Edinburgh is probably going to be the most expensive city you visit in Scotland. The posh air and ancient history are quite costly. :) There is probably something for everyone in this town, but here are my recommendations. Park your car and walk up Princes Street. You'll pass the large Sir Walter Scott Monument and if it's open, you can take the slender, winding stairs up to the top. If the weather is cheery, it will probably be quite crowded. Further down on Princess Street is the National Gallery of Scotland (free!) and well worth a visit, because the collection is quite impressive. If it's a sunny day, walk down through the Princes Street Gardens or if it's rainy, Edinburgh has some (expensive) shopping to explore. Over on the Royal Mile, you have the options of visiting Edinburgh Castle* and Holyrood Palace (where Her Majesty stays when she is in Edinburgh). You'll pass the impressive St. Giles Cathedral on the Royal Mile and it's a very informative, free visit. The Edinburgh City Chambers courtyard displays the handprints of famous, modern locals and it's a neat little stop. Nearby is the National Museum of Scotland (free) and it's impressive collection of Scottish history. Additionally, the rooftop access affords the viewer splendid views of the city and it's generally not crowded. If you want to get away from the crowds, you can hike up to Edinburgh's Folly or all the way to Arthur's Seat or over to see Craigmillar Castle*. Edinburgh is a beautifully picturesque town and there is really so much to be seen, no matter the weather!

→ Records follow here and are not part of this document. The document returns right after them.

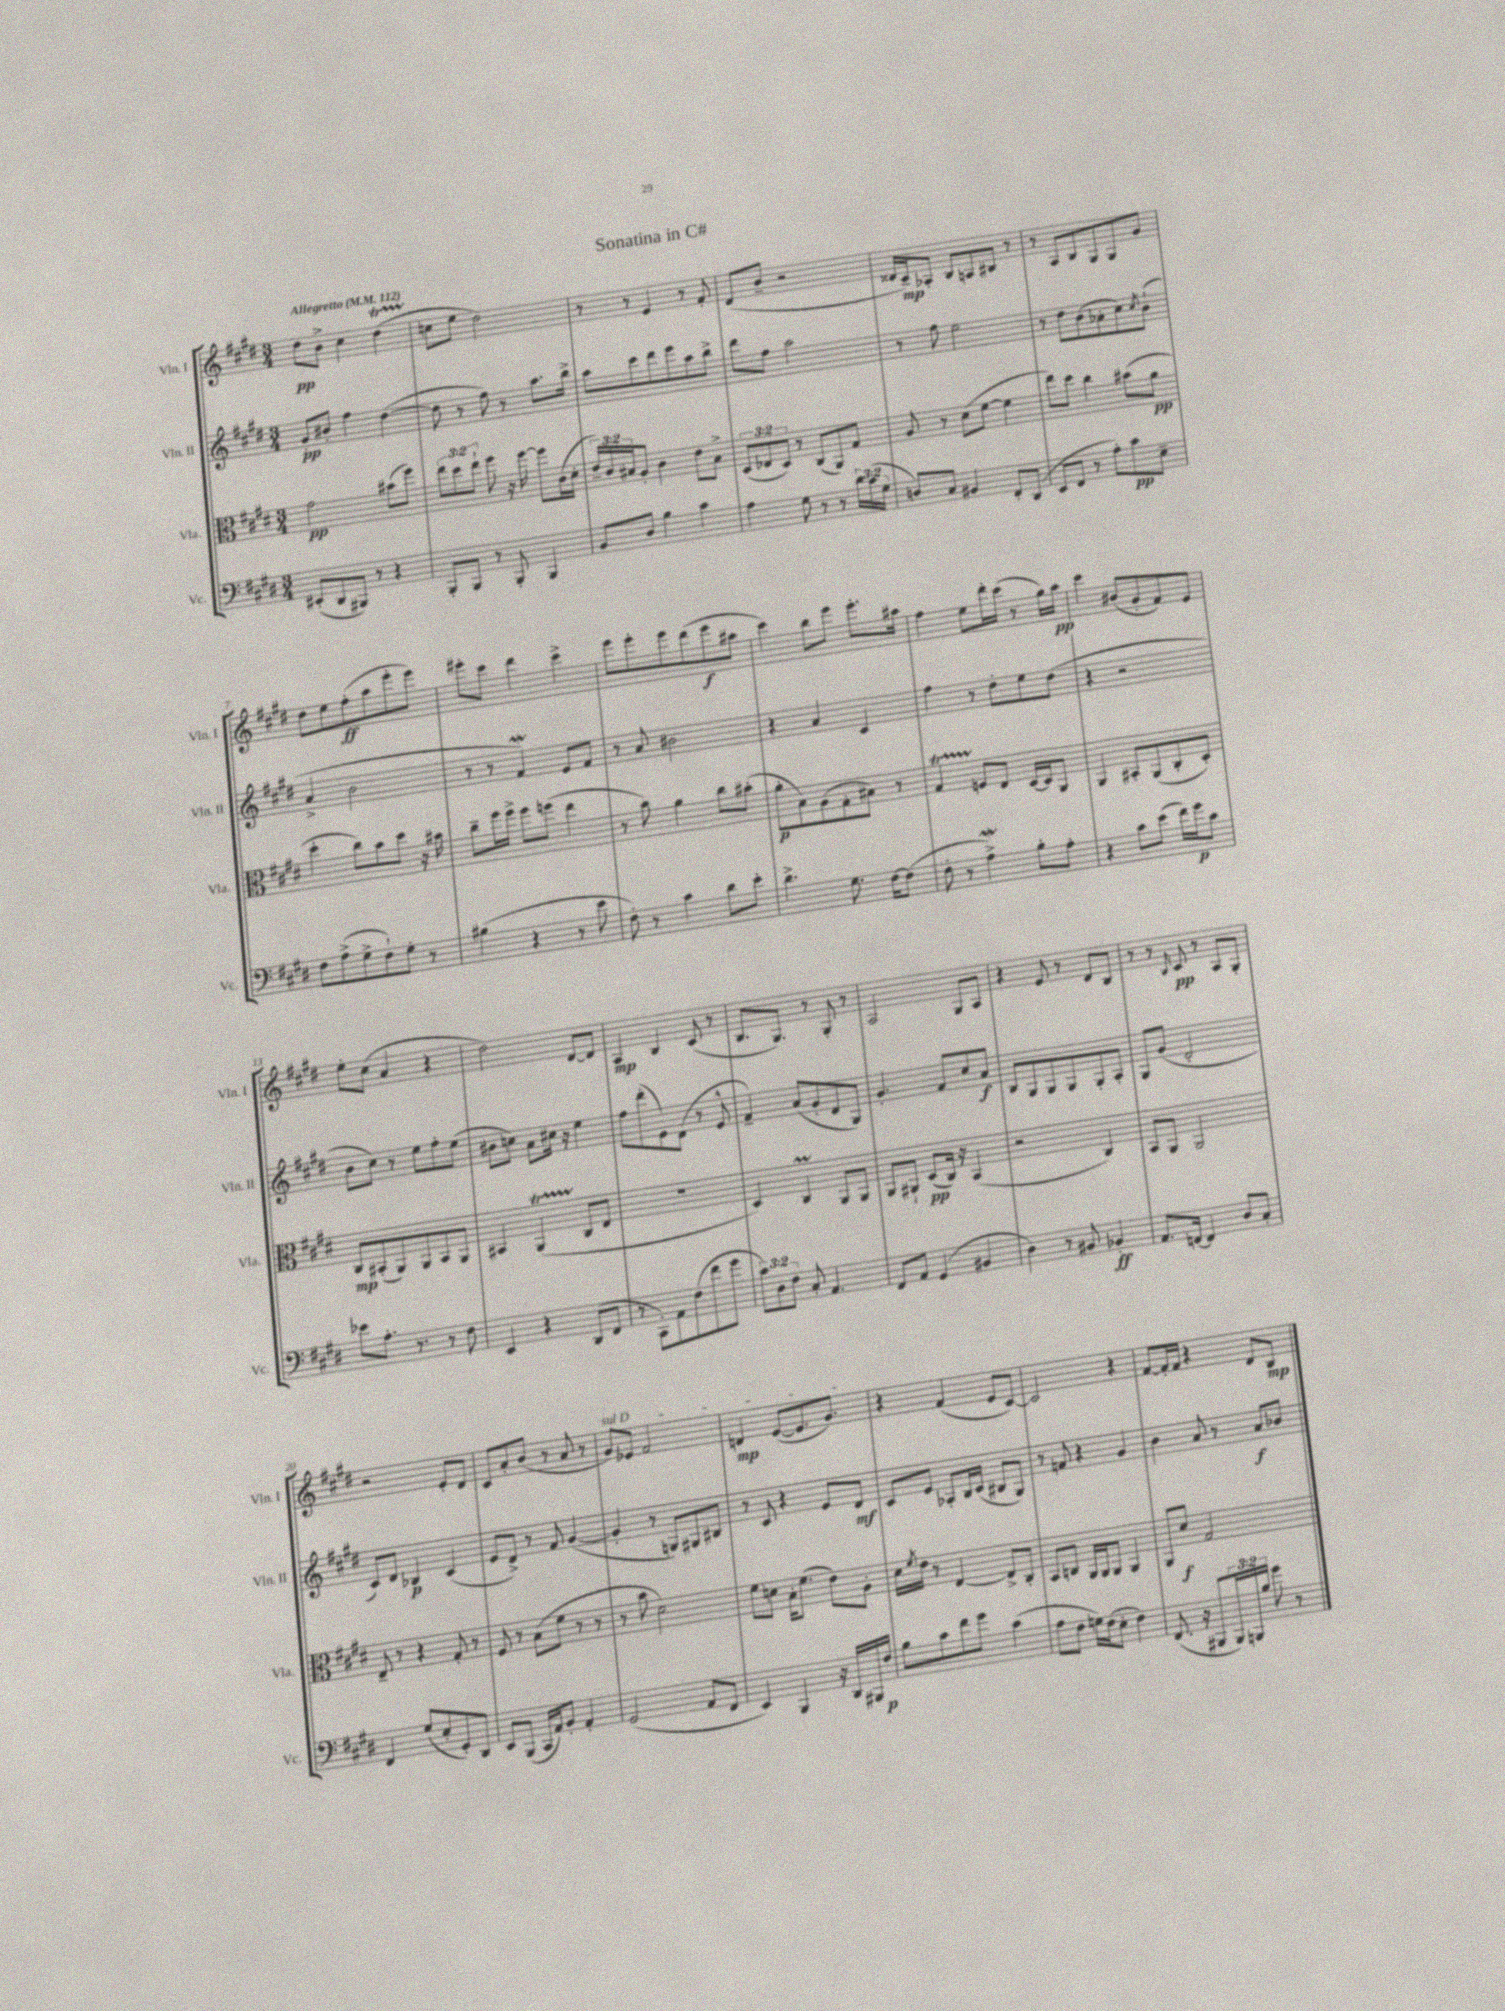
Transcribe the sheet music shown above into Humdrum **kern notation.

**kern	**dynam	**kern	**dynam	**kern	**dynam	**kern	**dynam
*part4	*part4	*part3	*part3	*part2	*part2	*part1	*part1
*staff4	*staff4	*staff3	*staff3	*staff2	*staff2	*staff1	*staff1
*I"Vc.	*	*I"Vla.	*	*I"Vln. II	*	*I"Vln. I	*
*I'Vc.	*	*I'Vla.	*	*I'Vln. II	*	*I'Vln. I	*
*clefF4	*	*clefC3	*	*clefG2	*	*clefG2	*
*k[f#c#g#d#]	*	*k[f#c#g#d#]	*	*k[f#c#g#d#]	*	*k[f#c#g#d#]	*
*M3/4	*	*M3/4	*	*M3/4	*	*M3/4	*
*MM112	*	*MM112	*	*MM112	*	*MM112	*
=1	=1	=1	=1	=1	=1	=1	=1
!	!	!	!	!	!	!LO:TX:a:B:t=Allegretto	!
(8EE#X'/L	.	2g#\	pp	8g#'/L	pp	8dd#\L	pp
8DD#/	.	.	.	8b#X'/J	.	8b^\J	.
8BBB#X/J)	.	.	.	4ff#\	.	4cc#\	.
8r	.	.	.	.	.	.	.
4r	.	(8b#X\L	.	([4dd#\	.	(4dd#t\	.
.	.	8ff#\J)	.	.	.	.	.
=2	=2	=2	=2	=2	=2	=2	=2
8BBB'/L	.	12ee\L	.	8dd#\]	.	8ccn\L	.
.	.	12dd#\	.	.	.	.	.
8BBB/J	.	.	.	8r	.	8ee\J	.
.	.	12ee`\J	.	.	.	.	.
8r	.	8ff#\	.	8ff#\)	.	2dd#\)	.
8BBB'/	.	16r	.	8r	.	.	.
.	.	[16ff#\	.	.	.	.	.
4BBB/	.	8ff#\L]	.	8.aa\L	.	.	.
.	.	(16c#\L	.	.	.	.	.
.	.	16d#'\JJ	.	16bb^\Jk	.	.	.
=3	=3	=3	=3	=3	=3	=3	=3
8BB/L	.	24e~/LL)	.	8aa\L	.	8r	.
.	.	24c#/	.	.	.	.	.
.	.	24B#X/J	.	.	.	.	.
8D#/J	.	8A'/J	.	8ccc#\	.	8r	.
4B\	.	4c#\	.	8ddd#\	.	4e/	.
.	.	.	.	8eee\	.	.	.
4c#\	.	8e\L	.	8aa\	.	8r	.
.	.	8B#^\J	.	8bb^\J	.	8f#'/	.
=4	=4	=4	=4	=4	=4	=4	=4
4A\	.	(12D#/L	.	8ddd#\L	.	(8d#/L	.
.	.	12E-X/	.	.	.	.	.
.	.	.	.	8ff#\J	.	8b~/J	.
.	.	12D#/J)	.	.	.	.	.
8G#\	.	8r	.	2aa\	.	2r	.
8r	.	(8C#/L	.	.	.	.	.
8r	.	8AA/)	.	.	.	.	.
24d#\LL	.	8G#/J	.	.	.	.	.
(24c#\	.	.	.	.	.	.	.
24G#\JJ	.	.	.	.	.	.	.
=5	=5	=5	=5	=5	=5	=5	=5
8Dn/L)	.	8A/	.	8r	.	16d##X/LL	.
.	.	.	.	.	.	16c#~/J)	mp
8C#/J	.	8r	.	8ff#\	.	8A-X'/J	.
4BB#X/	.	(8d#\L	.	2ee\	.	8B/L	.
.	.	[8f#\J	.	.	.	8An/	.
8FF#'/L	.	4f#\]	.	.	.	8B#X/J	.
(8DD#/J	.	.	.	.	.	8r	.
=6	=6	=6	=6	=6	=6	=6	=6
8EE/L	.	8ee\L)	.	8r	.	8r	.
8FF#/J	.	8dd#\J	.	8dd#\L	.	8A/L	.
8r	.	4cc#\	.	(8b\	.	8B/	.
8A'\L)	.	.	.	8a-X'\	.	8G#/	.
8c#\	pp	(8b#X\L	.	8cc#\)	.	8G#/	.
.	.	.	.	8qcc#/	.	.	.
8E~\J	.	8a\J	pp	(8b`\J	.	8g#/J	.
!!LO:LB:g=z
=7	=7	=7	=7	=7	=7	=7	=7
8F#\L	.	4dd#'\	.	4a^/	.	8dd#\L	.
(8A^\	.	.	.	.	.	8ee\	.
8G#^\	.	8cc#\L)	.	2b\	.	(8ff#'\	ff
8F#`\)	.	8b\	.	.	.	8aa\	.
8G#'\J	.	8dd#\J	.	.	.	8eee'\	.
8r	.	16r	.	.	.	8eee\J)	.
.	.	16b#X\	.	.	.	.	.
=8	=8	=8	=8	=8	=8	=8	=8
(4B#X\	.	8cc#~\L	.	8r	.	8eee#X'\L	.
.	.	16ff#\L	.	8r	.	8ccc#\J	.
.	.	16ff#^\JJ	.	.	.	.	.
4r	.	8ff#\L	.	4f#W/)	.	4ddd#\	.
.	.	(8ffn\J	.	.	.	.	.
8r	.	4ee\	.	8e/L	.	4ccc#^\	.
8e\	.	.	.	8f#/J	.	.	.
=9	=9	=9	=9	=9	=9	=9	=9
8F#'\)	.	8r	.	8r	.	8eee\L	.
8r	.	8b\)	.	8a/	.	8eee'\	.
4c#\	.	4a\	.	2b#X\	.	8eee\	.
.	.	.	.	.	.	(8ddd#\	.
8d#\L	.	8cc#\L	.	.	.	8eee\	f
8e'\J	.	(8b#X'\J	.	.	.	8aa#X\J	.
=10	=10	=10	=10	=10	=10	=10	=10
4.d#^\	.	8a'\L	p	4r	.	4ccc#\)	.
.	.	8B\)	.	.	.	.	.
.	.	(8A\	.	4a/	.	8bb\L	.
8.G#\	.	8G#'\	.	.	.	8eee\J	.
.	.	8B#X\J)	.	4c#/	.	8.eee'\L	.
[16F#\KL	.	.	.	.	.	.	.
(8F#\J]	.	8r	.	.	.	.	.
.	.	.	.	.	.	16aa#X\Jk	.
=11	=11	=11	=11	=11	=11	=11	=11
8F#'\	.	4G#t/	.	4ff#\	.	4ff#\	.
8r	.	.	.	.	.	.	.
4Aw^\)	.	8Fn/L	.	8r	.	8ee\L	.
.	.	8E/J	.	8dd#'\L	.	16ddd#'\L	.
.	.	.	.	.	.	(16ccc#\JJ	.
8B'\L	.	[16D#/LL	.	8ee\	.	8r	.
.	.	16D#/J]	.	.	.	.	.
8A'\J	.	8AA/J	.	(8dd#\J	.	16gg#\LL)	.
.	.	.	.	.	.	16aa\JJ	pp
=12	=12	=12	=12	=12	=12	=12	=12
4r	.	4AA/	.	4r	.	4ccc#\	.
8c#\L	.	8BB#X'/L	.	2r	.	(8b#X/L	.
(8e\J	.	(8AA/	.	.	.	8g#'/	.
16f#\LL)	.	8C#'/	.	.	.	8f#/)	.
16g#\J	p	.	.	.	.	.	.
8c#\J	.	8D#'/J)	.	.	.	8e/J	.
!!LO:LB:g=z
=13	=13	=13	=13	=13	=13	=13	=13
8e-X\L	.	8C#/L	mp	8b\L	.	8ee'\L	.
8.A'\J	.	(8BB#X'/	.	8cc#\J)	.	(8cc#\J	.
.	.	8AA/)	.	8r	.	4a/	.
8.r	.	.	.	.	.	.	.
.	.	8AA/	.	8ee\L	.	.	.
8r	.	8BB#/	.	8ff#'\	.	4r	.
8F#\	.	8AA/J	.	(8ee\J	.	.	.
=14	=14	=14	=14	=14	=14	=14	=14
4EE/	.	4BB#X/	.	8b#X\L	.	2dd#\)	.
.	.	.	.	8ccn\J)	.	.	.
4r	.	(4AAT/	.	8a\L	.	.	.
.	.	.	.	16cc#X\Jk	.	.	.
.	.	.	.	16r	.	.	.
(8DD#/L	.	8C#/L	.	4ee\	.	[8d#/L	.
8FF#/J	.	8E/J	.	.	.	8d#/J]	.
=15	=15	=15	=15	=15	=15	=15	=15
8r	.	2.r	.	8ff#\L	.	4A/	mp
8CC#'\L)	.	.	.	(8ddd#'\	.	.	.
8AA\	.	.	.	8e\)	.	4B/	.
(8F#\	.	.	.	(8d#\J	.	.	.
8f#\	.	.	.	8r	.	(8c#/	.
8g#\J	.	.	.	8e^^/	.	8r	.
=16	=16	=16	=16	=16	=16	=16	=16
12c#\L)	.	4D#/)	.	4f#~/)	.	8.B/L	.
12D#\	.	.	.	.	.	.	.
12F#\J	.	.	.	.	.	.	.
.	.	.	.	.	.	8.G#/J)	.
8C#'/	.	4C#M/	.	(8a/L	.	.	.
4.AA/	.	.	.	8g#'/	.	8r	.
.	.	8AA/L	.	8d#/	.	8G#'/	.
.	.	8AA/J	.	8G#/J)	.	8r	.
=17	=17	=17	=17	=17	=17	=17	=17
8FF#/L	.	8AA/L	.	4.g#'/	.	2A/	.
8AA/J	.	8AA#X`/J	.	.	.	.	.
(4GG#/	.	(8D#/L	pp	.	.	.	.
.	.	16C#/Jk)	.	8f#/L	.	.	.
.	.	16r	.	.	.	.	.
4BB#X/	.	(4BB/	.	8cc#/	.	8G#/L	.
.	.	.	.	8a/J	f	8A/J	.
=18	=18	=18	=18	=18	=18	=18	=18
4D#\)	.	2r	.	8B/L	.	4r	.
.	.	.	.	8G#/	.	.	.
8r	.	.	.	8G#/	.	8e/	.
8BB#X/	.	.	.	8G#/	.	8r	.
4BB-X'/	ff	4C#/)	.	8G#'/	.	8d#/L	.
.	.	.	.	8A'/J	.	8B/J	.
=19	=19	=19	=19	=19	=19	=19	=19
8.AA/L	.	8BB/L	.	8G#/L	.	8r	.
.	.	8AA/J	.	(8g#/J	.	8r	.
[16FFn/Jk	.	.	.	.	.	.	.
.	.	.	.	.	.	16qqB/	.
4FF/]	.	2AA/	.	2d#'/	.	8c#/	pp
.	.	.	.	.	.	8r	.
8D#/L	.	.	.	.	.	8A/L	.
8C#'/J	.	.	.	.	.	8G#'/J	.
!!LO:LB:g=z
=20	=20	=20	=20	=20	=20	=20	=20
4FF#/	.	8E~/	.	8c#/L)	.	2r	.
.	.	8r	.	8d#/J	.	.	.
(8G#/L	.	4r	.	4B-X/	p	.	.
8E'/	.	.	.	.	.	.	.
8GG#'/)	.	8G#'/	.	(4c#/	.	8e'/L	.
8DD#/J	.	8r	.	.	.	8d#/J	.
=21	=21	=21	=21	=21	=21	=21	=21
8EE/L	.	8F#/	.	8e/L	.	8c#/L	.
(8BBB/J	.	8r	.	8d#^/J)	.	8a'/	.
16CC#/LL	.	(8B\L	.	8r	.	(8b/J	.
16AA/J)	.	.	.	.	.	.	.
8BB'/J	.	8f#\J	.	8f#/	.	8r	.
4AA'/	.	8r	.	([4g#/	.	8a/	.
.	.	8r	.	.	.	8r	.
=22	=22	=22	=22	=22	=22	=22	=22
!	!	!	!	!	!	!LO:TX:a:i:t=sul D	!
(2GG#/	.	8r	.	4g#'/]	.	8g#/L)	.
.	.	8b\	.	.	.	8e-X/J	.
.	.	2d#\)	.	8r	.	2f#/	.
.	.	.	.	8Gn/L)	.	.	.
8AA/L	.	.	.	8G#X/	.	.	.
8FF#/J	.	.	.	8B#X/J	.	.	.
=23	=23	=23	=23	=23	=23	=23	=23
4EE/)	.	8f#\L	.	8r	.	4dn/	mp
.	.	8dn\J	.	8c#/	.	.	.
4BBB/	.	16B'\KL	.	4r	.	([8e/L	.
.	.	(8.f#\J	.	.	.	.	.
.	.	.	.	.	.	8.e/]	.
16r	.	8e\L)	.	8e/L	.	.	.
16DD#/LL	.	.	.	.	.	8.g#/J)	.
16BBB#X/	.	8A'\J	.	8d#/J	mf	.	.
16F#/JJ	p	.	.	.	.	.	.
=24	=24	=24	=24	=24	=24	=24	=24
8B\L	.	16d#\LL	.	8c#/L	.	4r	.
.	.	8qf#/	.	.	.	.	.
.	.	16e\JJ	.	.	.	.	.
8c#\	.	8r	.	8e/J	.	.	.
8f#\	.	[4E/	.	8A-X'/L	.	(4f#/	.
8g#\J	.	.	.	16B/L	.	.	.
.	.	.	.	(16c#/JJ	.	.	.
(4c#\	.	8E^/L]	.	8B#X/L	.	8e/L	.
.	.	8C#'/J	.	8G#/J)	.	[8c#/J)	.
=25	=25	=25	=25	=25	=25	=25	=25
8A\L	.	8BB/L	.	8r	.	2c#/]	.
8F#\J	.	8Cn/J	.	8fn/	.	.	.
16Gn\LL)	.	16AA/LL	.	4r	.	.	.
(16F#\J	.	16AA/J	.	.	.	.	.
8E'\J	.	8AA/J	.	.	.	.	.
4F#\)	.	4AA/	.	4g#/	.	4r	.
=26	=26	=26	=26	=26	=26	=26	=26
(8.FF#/	.	8AA/L	.	4b\	.	[8f#/L	.
.	.	8d#/J	f	.	.	16f#'/L]	.
16r	.	.	.	.	.	16f#/JJ	.
8BBB#X/L	.	2G#/	.	8a/	.	4r	.
24BBB#/L)	.	.	.	8r	.	.	.
24BBBn/	.	.	.	.	.	.	.
24B/JJ	.	.	.	.	.	.	.
8g#\	.	.	.	8a/L	f	8d#/L	.
8r	.	.	.	8b-X/J	.	8B/J	mp
==	==	==	==	==	==	==	==
*-	*-	*-	*-	*-	*-	*-	*-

If you still have time left, take the train down to the Borders. Scotrail has recently opened a rail line into the Scottish borders and from what I've heard and read, it's a splendid trip. The train leaves from Edinburgh and stops at various towns and villages along the way. There are tours offered or you can go on your own and see Abbotsford House (Scott's house), Jedburgh Abbey*, Hermitage Castle, Dryburgh Abbey* or Melrose Abbey* and really so much more. This trip is definitely on our list of things to do this summer as the weather warms up! This route makes these locations so much more accessible. Additionally, you can drive down to Dumfries and Galloway (home to Drumlanrig Castle and Caerlaeverock Castle*) on the western borders for some more beautiful sights.
If you're looking for even more places to visit especially off the beaten path, I would suggest the town of Oban (on the west coast because it is also home to various ferries that will take you to some of the Western Islands), the Orkney Islands at the very north of Scotland, or the Inner or Outer Hebrides. Getting to these places is a bit more difficult because you'll need to figure out transportation there and back, and a trip to the isles will probably be more costly than staying on the mainland, but it would definitely be a trip to remember!
*And lastly, if you're trying to save money and but still want to see a lot of the historic sites, I marked with an asterisk the Historic Scotland sites where you can get a year long membership. Visiting the most popular (and thereby expensive) sites can add up and this would give you the opportunity to see even more for a set fee.